The ransomware group "Unsafe" has listed Deutsche Bank on its darknet site and claims to have stolen around 5.5 gigabytes of internal data. The incident is making waves, but the full extent remains unclear.
What happened?
According to reports from Cybernews and DSGVO-Portal, the group published its listing on July 4, 2026. Deutsche Bank was given until July 15, 2026 to make contact. A screenshot of the darknet post states that the attackers obtained files from all of the bank's servers.
As supposed proof, screenshots of database exports were published allegedly containing:
- Employee email addresses
- Password hashes
- Physical addresses
- Internal database entries
What does Deutsche Bank say?
A spokesperson confirmed to Security-Insider that a security incident did occur, but clarified it was not at Deutsche Bank itself. Instead, the breach affected an external service provider operating a marketing and incentive platform for sales partners.
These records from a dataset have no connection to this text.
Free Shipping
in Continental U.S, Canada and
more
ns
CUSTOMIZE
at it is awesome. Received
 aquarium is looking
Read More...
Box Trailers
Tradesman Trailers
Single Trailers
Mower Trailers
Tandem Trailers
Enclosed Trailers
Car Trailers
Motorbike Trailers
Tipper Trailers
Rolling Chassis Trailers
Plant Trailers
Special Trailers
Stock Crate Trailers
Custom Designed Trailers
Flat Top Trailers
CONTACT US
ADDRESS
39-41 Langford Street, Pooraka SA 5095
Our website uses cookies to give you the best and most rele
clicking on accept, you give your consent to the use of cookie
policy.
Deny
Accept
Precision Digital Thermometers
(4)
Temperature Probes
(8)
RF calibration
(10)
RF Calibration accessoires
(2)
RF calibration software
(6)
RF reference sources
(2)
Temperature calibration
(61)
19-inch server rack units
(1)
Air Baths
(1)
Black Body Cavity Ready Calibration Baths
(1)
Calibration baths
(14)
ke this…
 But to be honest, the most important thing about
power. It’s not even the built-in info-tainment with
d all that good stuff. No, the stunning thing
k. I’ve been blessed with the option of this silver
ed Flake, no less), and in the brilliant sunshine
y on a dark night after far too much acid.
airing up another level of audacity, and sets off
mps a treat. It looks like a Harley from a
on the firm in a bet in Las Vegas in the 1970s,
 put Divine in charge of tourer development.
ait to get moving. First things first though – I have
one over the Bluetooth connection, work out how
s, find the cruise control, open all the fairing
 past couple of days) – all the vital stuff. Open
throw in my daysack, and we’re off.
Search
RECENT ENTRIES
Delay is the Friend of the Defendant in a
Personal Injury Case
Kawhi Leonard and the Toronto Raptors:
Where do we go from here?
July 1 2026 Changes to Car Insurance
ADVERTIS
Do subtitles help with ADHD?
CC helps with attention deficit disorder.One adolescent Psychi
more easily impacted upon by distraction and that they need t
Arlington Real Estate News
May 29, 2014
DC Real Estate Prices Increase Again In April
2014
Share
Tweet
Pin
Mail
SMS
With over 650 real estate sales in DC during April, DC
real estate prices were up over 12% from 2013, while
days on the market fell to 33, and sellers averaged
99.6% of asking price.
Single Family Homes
"There are no indications that internal systems or networks of Deutsche Bank were or are affected," the statement reads. The bank says it is investigating the matter with the service provider and continuing its risk mitigation measures.
What should you do?
This is not an all-clear yet. Deutsche Bank customers should stay alert for phishing attempts that could exploit stolen contact data. Suspicious emails asking for login credentials should simply be ignored.